[[ Given passage, beginning ]]
Hunt with Chris Troskie 2014
Hello,
I had a very good hunt with Chris Troskie at CT Safaris Africa the last 2 weeks of March 2014. I enjoyed the trip immensely and thought I would share some of it. We saw a lot of game in beautiful country with good companionship and friendship and wonderful food! I hunted two cape buffalo in the Greater Kruger at Timbavati then several plains game species in Limpopo around Lephalale.
The first part was driving from Casper to Denver. Then flights (Delta) from Denver to Atlanta to Johannesburg. Always too long but worth the flight once one arrives. No problems with transportation, firearm permits, customs or luggage on either end of the trip. I was met at the airport by Chris and Sabina Troskie. We drove to a nice lodge that night half way to Mpumalanga then drove into the low veldt the next morning and on to Timbavati.
At Timbavati, I hunted with Chris Troskie and Paul White. Chris is based in Lephalale, South Africa and has had numerous reports here in AR so many know him or who he is. He caters to individuals and small groups so he can personally be involved with his clients. I've hunted with him a number of times (5 including a prior buffalo hunt in 2009) and have always had great hunts as he is a skilled and dedicated hunter as well as outfitter and I've consistently shot the mature trophies that I look for. Food and accommodations have always been excellent as well. He and his wife work hard to provide great hunts and service and have been very successful at that with me.
Paul White is the Assistant Warden of Timbavati and is a conservationist as well as PH with years of experience at Timbavati as well as prior properties. He is an excellent hunter with a good sense for the game sought and he emphasized the importance of hunting as a tool in conservation for wild Africa. It was very interesting to talk to him about the conservation efforts in Timbavati and the adjoining private properties that make up part of the Greater Kruger and that are open into Kruger Park. They do a limited amount of dangerous game hunting (buffalo, hippo, elephant and a leopard) to provide general revenue and to help fund their very active anti-poaching patrols, as well. Timbavati also has a lot of non-hunting safaris camps for photo safaris which we never saw as these activities are kept apart from the hunting.
Zander Bierman is a young PH from South Africa who Chris brought to film the buffalo hunts. He is working to get his dangerous game ticket. A very enthusiastic hunter with wonderful vision!
Sabina Troskie, Chris' wife, managed camp and prepared wonderful meals! Once again I enjoyed having her with us.
[[ Given passage, end ]]
§ **Brief A**
Answer these about the Chris Troskie hunt report:
(i) Which airline carried the writer from Denver?
(ii) What post does Paul White hold at Timbavati?
(iii) What is Zander Bierman working to get?
§ **Brief B**
Extend the Chris Troskie hunt report by writing the next few paragraphs after its last sentence.
The rows that follow are not needed for anything here.
[[ Records, beginning ]]
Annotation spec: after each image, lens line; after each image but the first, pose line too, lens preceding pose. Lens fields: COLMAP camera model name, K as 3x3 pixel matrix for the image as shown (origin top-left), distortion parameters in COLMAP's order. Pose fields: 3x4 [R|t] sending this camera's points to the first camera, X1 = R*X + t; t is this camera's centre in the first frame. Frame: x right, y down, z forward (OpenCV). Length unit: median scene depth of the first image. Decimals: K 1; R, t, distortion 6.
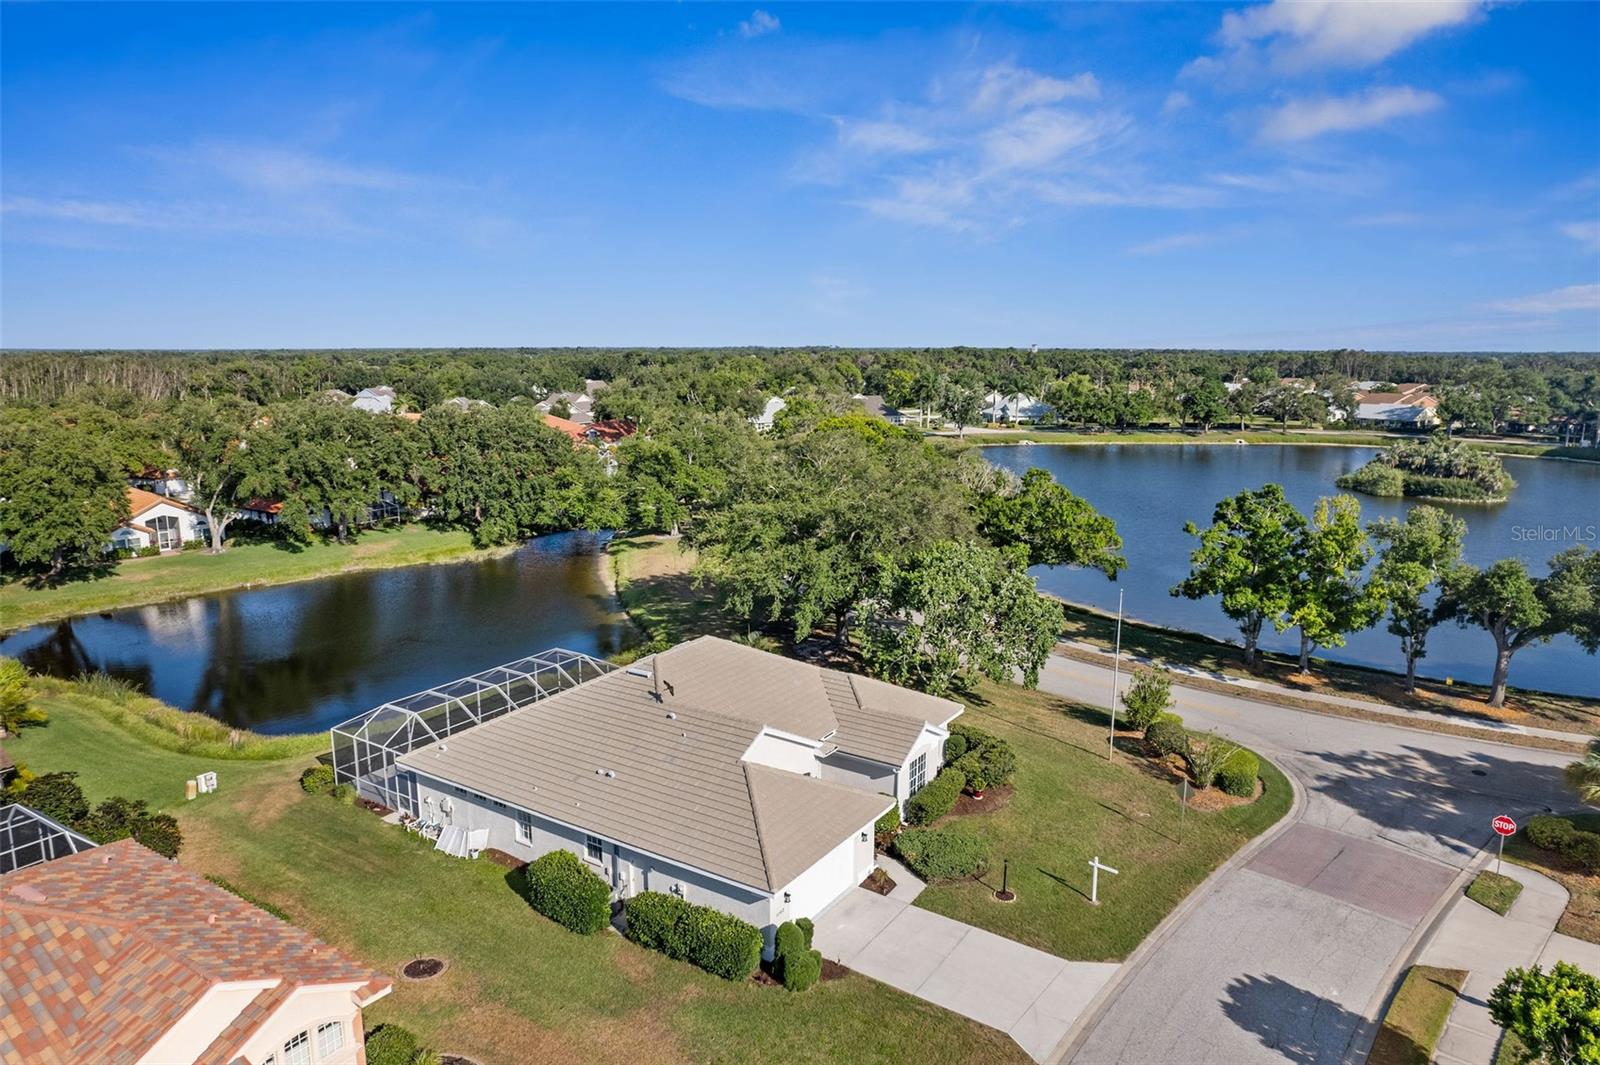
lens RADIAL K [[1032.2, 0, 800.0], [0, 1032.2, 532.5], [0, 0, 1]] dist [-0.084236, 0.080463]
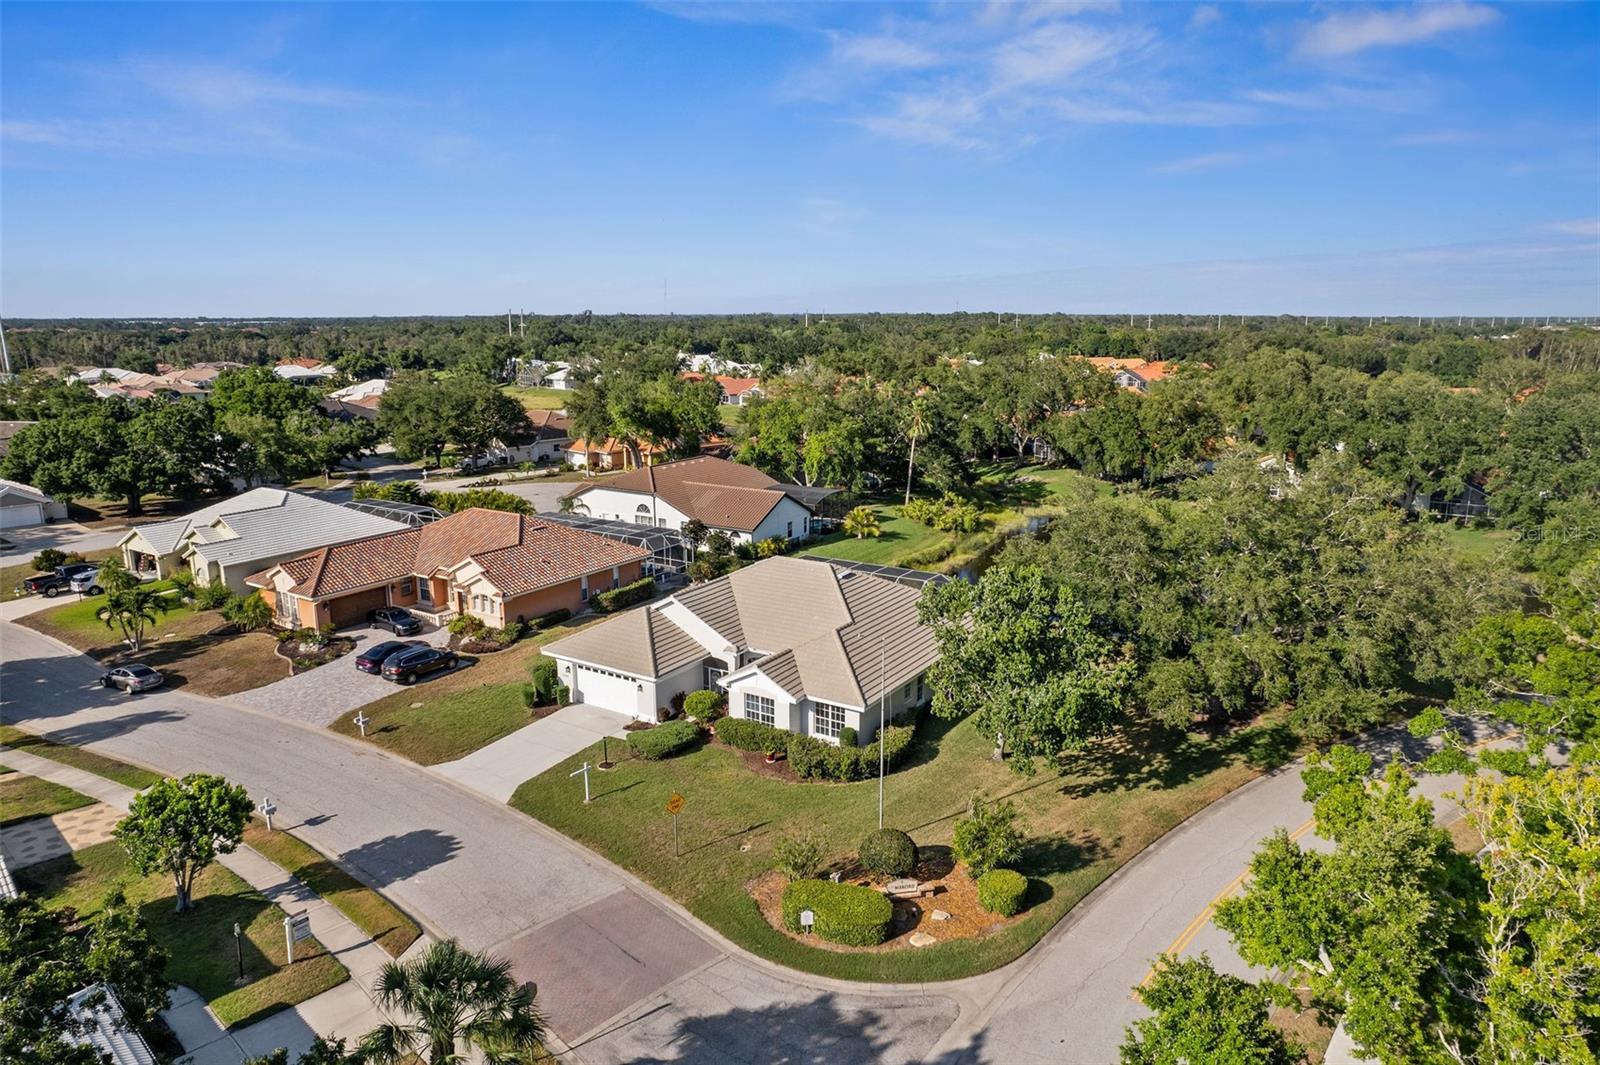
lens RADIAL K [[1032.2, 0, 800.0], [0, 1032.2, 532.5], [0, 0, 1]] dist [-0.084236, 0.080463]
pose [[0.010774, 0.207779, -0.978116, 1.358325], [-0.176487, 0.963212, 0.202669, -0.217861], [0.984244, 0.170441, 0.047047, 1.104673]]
[[ Records, end ]]
[[ Records, beginning ]]
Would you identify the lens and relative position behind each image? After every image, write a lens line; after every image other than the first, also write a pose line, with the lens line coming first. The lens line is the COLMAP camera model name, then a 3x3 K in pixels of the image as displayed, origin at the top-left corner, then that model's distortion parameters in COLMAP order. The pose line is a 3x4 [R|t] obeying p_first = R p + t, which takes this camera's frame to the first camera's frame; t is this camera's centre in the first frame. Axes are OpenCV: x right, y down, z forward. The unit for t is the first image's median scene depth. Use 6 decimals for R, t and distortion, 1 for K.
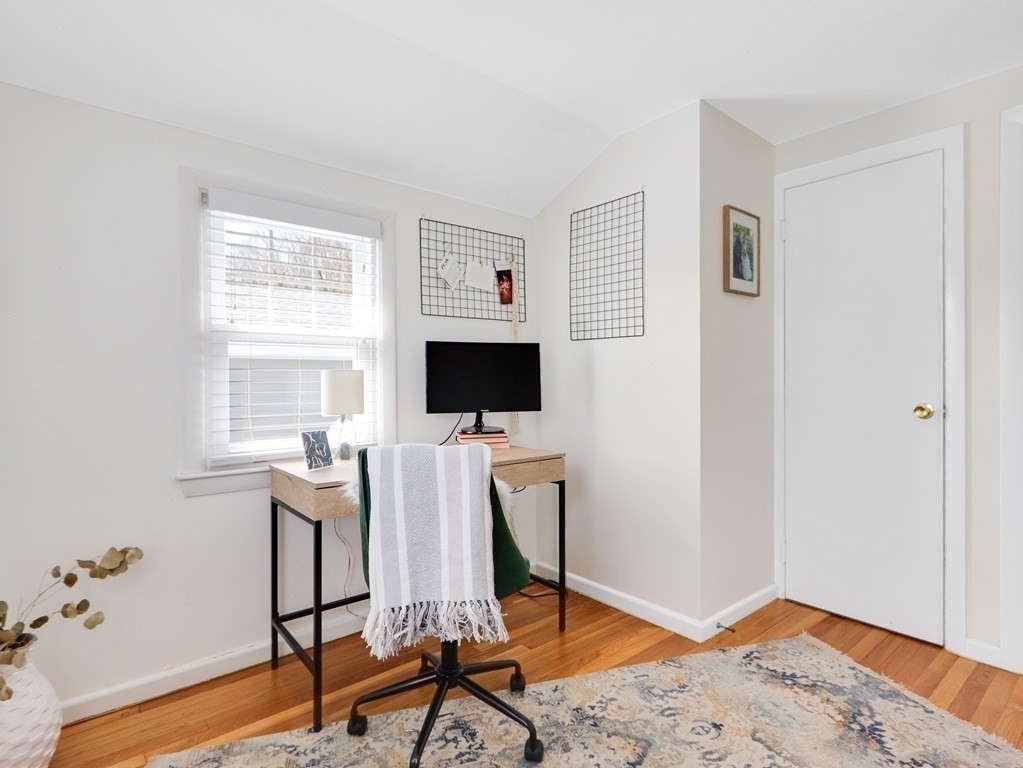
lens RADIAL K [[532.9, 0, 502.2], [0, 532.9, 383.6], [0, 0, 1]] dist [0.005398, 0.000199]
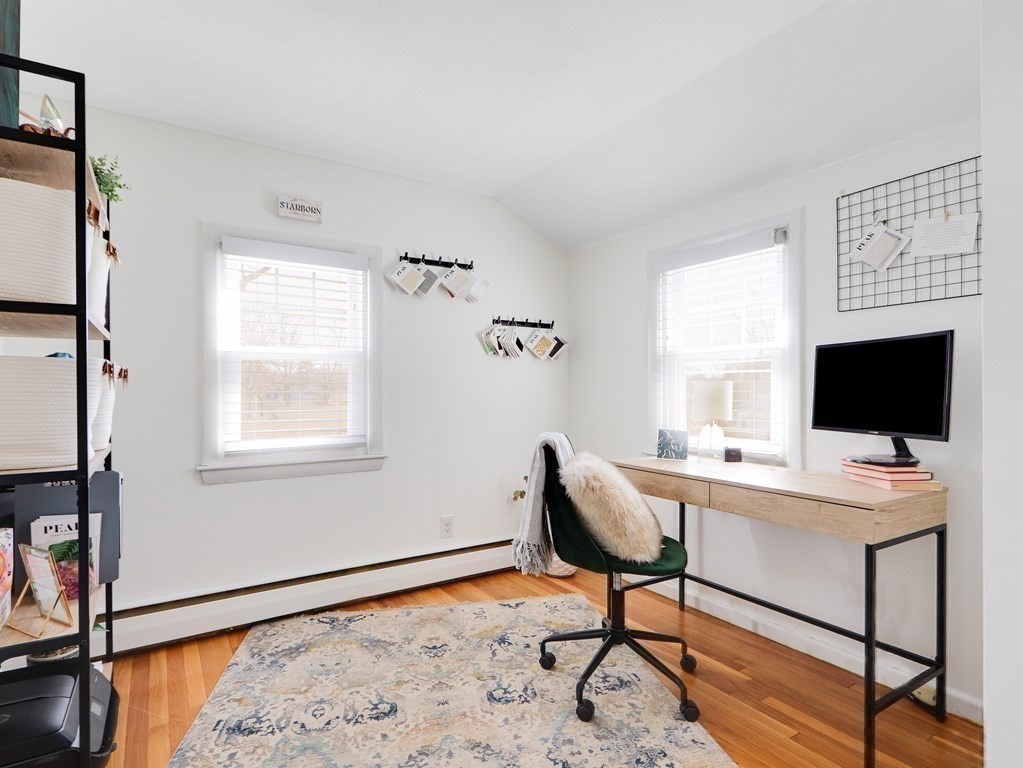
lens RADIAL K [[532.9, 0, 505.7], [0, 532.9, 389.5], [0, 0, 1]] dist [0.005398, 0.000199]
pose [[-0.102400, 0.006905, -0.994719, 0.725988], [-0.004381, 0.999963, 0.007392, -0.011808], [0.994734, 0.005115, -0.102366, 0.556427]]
[[ Records, end ]]
[[ Records, beginning ]]
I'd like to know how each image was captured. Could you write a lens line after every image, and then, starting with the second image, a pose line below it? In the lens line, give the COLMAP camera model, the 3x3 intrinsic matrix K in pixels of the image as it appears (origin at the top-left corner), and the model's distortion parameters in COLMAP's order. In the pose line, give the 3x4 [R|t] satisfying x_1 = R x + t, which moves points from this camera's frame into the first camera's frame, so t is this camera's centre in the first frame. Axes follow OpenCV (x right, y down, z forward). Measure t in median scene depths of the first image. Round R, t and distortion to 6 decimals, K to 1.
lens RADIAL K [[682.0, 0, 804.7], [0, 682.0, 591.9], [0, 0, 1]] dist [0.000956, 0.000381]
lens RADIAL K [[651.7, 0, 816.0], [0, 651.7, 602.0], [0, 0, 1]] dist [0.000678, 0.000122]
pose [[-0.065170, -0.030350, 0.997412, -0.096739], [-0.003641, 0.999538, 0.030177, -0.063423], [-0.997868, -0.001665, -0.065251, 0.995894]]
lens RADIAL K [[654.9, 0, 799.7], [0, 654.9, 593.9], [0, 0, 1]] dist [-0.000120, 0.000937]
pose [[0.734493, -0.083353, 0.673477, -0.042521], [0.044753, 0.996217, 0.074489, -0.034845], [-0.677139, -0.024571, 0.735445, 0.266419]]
[[ Records, end ]]
§ **Your response A**
(i) Delta
(ii) Assistant Warden
(iii) His dangerous game ticket

§ **Your response B**
The late summer was warm to hot, a little humid to very humid, but cooled nicely at night. The permanent tent camp had all amenities expected and was next to a small river. It rained only a little while we were there and there was standing water from a very wet summer and it was very green with flowers everywhere. Coming from central Wyoming where we have had a very cold, windy and snowy winter, it was very nice! Summer time in Africa means leaves are on the trees and the bush and the grass is not beaten down so it is very thick, and animals are not concentrated around water as water is everywhere so game is harder to locate than in the winter.
Our first hunting day, after verifying that my rifle suffered no ill effects from baggage handlers, we drove around to spot buffalo and eventually Sampson (one of the trackers that Chris uses) saw a cow in thick bush that turned out to be at the edge of a herd of several hundred buffalo that were not visible. We dismounted, chambered rounds, then circled in front then behind the herd for favorable wind and cover, crept thought the bush and spent the next several hours looking at buffalo feeding in the thick brush. Finally, an old bull stepped out at 60 yards to where I had a clear shot and a high heart lung shot worked as it always does. He lunged out of sight in the brush then sounded his death bellow. we waited long enough to have smoked a cigarette if anyone had cared to then went to where he had collapsed. He did not require an insurance shot as he was quite dead when we approached him. I was shooting a .458 Lott on a Weatherby Mark V action, left handed, and a Leupold 2.5x Ultralight scope. Yes, I know it is not a controlled feed action, but, fortunately, the buffalo did not know

. The 500 grain Barnes TSX with Reloader 15 at 2235 fsp expanded perfectly and was under the skin of the off shoulder. I had a nice old mature bull down and was off to a great start on my hunt!
This is my first attempt to post a video so I hope it turns out...
We saw several other good, mature, old bulls that day and could have finished the hunt fairly quickly but did not want to. The hunt is the fun part!
The next day we hunted hard, saw elephant, giraffe, water buck, impala and white rhino, 2 different herds of hundreds of buffalo each and walked and crawled along with one of them for several hours getting close then walking away then approaching again to look over another part of the herd, then backing off again, to re-approach them a number of times. Mature bulls were seen but not where I could shoot as there was too much brush or too many buffalo milling around to get a clear shot. What a great time!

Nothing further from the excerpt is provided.